S’agissant de l’épaule, le guide barème contenu à l’annexe I du code de la sécurité sociale pour le blocage et la limitation des mouvements de cette articulation prévoit : « La mobilité de l’ensemble scapulo-huméro thoracique s’estime, le malade étant debout ou assis, en empaumant le bras d’une main, l’autre main palpant l’omoplate pour en apprécier la mobilité :
— Normalement, élévation latérale : 170° ;
— Adduction : 20° ;
— Antépulsion : 180° ;
— Rétropulsion : 40° ;
— Rotation interne : 80° ;
— Rotation externe : 60°.
La main doit se porter avec aisance au sommet de la tête et derrière les lombes, et la circumduction doit s’effectuer sans aucune gêne.
Les mouvements du côté blessé seront toujours estimés par comparaison avec ceux du côté sain. On notera d’éventuels ressauts au cours du relâchement brusque de la position d’adduction du membre supérieur, pouvant indiquer une lésion du sus-épineux, l’amyotrophie deltoïdienne (par mensuration des périmètres auxiliaires vertical et horizontal), les craquements articulaires. Enfin, il sera tenu compte des examens radiologiques.
Dominant
Non Dominant
Blocage de l’épaule,
omoplate bloqué
55
45
Blocage de l’épaule,
avec omoplate mobile
40
30
Limitation moyenne de
tous les mouvements
20
15
Limitation légère de
tous les mouvements
10 à 15
8 à 10
En l’espèce, le médecin conseil de la caisse, dont le rapport n’est pas communiqué aux débats, retient l’existence d’un état antérieur potentiellement interférent, faisant référence à un traumatisme accidentel du majeur de la main droite traité chirurgicalement, interférent avec la pathologie prise en charge en maladie professionnelle, et des séquelles de « réduction de l’abduction de 20° et réduction marqués de la rotation interne » imputables à la maladie professionnelle indemnisée.
Le médecin consultant de l’employeur, relevant que la limitation légère ne concerne pas tous les mouvements de l’épaule dominante propose un taux à 7 %. Ce seul argument ne permet pas de justifier une réduction du taux d’IPP de 10 % retenu par la caisse dans la mesure où il est relevé le caractère marqué de la réduction de l’abduction et de la rotation interne, les constatations du médecin conseil de la caisse faisant suite à une vérification des limitations des amplitudes articulaires au regard de l’IRM du 4 février 2021 et des doléances de l’assuré.
Dans ces conditions, il convient de confirmer en toutes ses dispositions le jugement entrepris en ce qu’il a dit opposable à la société [1] la fixation du taux d’IPP à 10 % de M. [S] au titre de sa maladie professionnelle du 4 février 2021, sans qu’il soit nécessaire d’ordonner une expertise médicale.
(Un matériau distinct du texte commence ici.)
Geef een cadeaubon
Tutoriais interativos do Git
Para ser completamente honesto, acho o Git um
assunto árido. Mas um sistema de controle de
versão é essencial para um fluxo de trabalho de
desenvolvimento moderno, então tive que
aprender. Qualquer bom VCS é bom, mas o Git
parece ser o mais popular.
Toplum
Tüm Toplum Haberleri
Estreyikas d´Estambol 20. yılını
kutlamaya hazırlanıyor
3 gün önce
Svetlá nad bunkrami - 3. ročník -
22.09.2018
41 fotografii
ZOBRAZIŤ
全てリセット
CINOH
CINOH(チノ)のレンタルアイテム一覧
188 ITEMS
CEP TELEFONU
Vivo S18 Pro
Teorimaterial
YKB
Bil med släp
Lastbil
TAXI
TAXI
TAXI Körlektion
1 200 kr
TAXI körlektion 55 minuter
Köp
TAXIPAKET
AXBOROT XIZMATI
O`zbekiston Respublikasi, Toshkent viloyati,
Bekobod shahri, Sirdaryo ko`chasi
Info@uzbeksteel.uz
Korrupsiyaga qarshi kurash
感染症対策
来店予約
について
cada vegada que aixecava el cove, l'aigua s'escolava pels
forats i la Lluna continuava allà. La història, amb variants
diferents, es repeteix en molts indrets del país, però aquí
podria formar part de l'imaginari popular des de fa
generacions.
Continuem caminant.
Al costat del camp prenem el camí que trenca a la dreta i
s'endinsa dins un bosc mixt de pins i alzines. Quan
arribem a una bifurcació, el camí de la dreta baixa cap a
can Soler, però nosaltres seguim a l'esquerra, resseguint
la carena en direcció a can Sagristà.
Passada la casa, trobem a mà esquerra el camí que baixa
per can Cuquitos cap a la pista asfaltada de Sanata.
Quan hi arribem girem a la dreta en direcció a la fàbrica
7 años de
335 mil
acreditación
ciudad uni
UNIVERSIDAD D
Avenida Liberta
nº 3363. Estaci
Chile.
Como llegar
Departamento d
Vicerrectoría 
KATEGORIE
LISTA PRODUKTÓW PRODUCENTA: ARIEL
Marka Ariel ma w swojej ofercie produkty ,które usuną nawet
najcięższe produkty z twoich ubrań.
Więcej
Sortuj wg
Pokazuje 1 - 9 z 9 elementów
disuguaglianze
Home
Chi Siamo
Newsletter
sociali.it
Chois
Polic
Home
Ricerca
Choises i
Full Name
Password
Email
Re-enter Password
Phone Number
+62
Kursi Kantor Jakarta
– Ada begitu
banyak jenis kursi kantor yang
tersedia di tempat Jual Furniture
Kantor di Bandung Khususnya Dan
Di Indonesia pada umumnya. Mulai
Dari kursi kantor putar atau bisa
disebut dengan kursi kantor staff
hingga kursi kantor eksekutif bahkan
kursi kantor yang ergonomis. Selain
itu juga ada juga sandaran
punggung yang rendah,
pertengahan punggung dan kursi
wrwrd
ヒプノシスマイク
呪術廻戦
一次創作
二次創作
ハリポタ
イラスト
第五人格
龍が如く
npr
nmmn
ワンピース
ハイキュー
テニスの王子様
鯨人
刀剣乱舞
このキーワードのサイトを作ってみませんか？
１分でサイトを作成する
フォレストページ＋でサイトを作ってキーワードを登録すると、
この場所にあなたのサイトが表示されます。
L’appelante sera condamnée à supporter les dépens d’appel.
PAR CES MOTIFS
La cour statuant publiquement et contradictoirement :
CONFIRME, en toutes ses dispositions soumises à la cour, le jugement rendu entre les parties le 30 janvier 2024 par le pôle social du tribunal judiciaire de Valence (RG 23/00255),
CONDAMNE la société [1] à supporter les dépens d’appel.
Prononcé publiquement par mise à disposition au greffe, les parties ayant été préalablement avisées dans les conditions prévues au deuxième alinéa de l’article 450 du code de procédure civile.
Signé par Mme Bénédicte MANTEAUX, présidente et par M. Fabien OEUVRAY, greffier.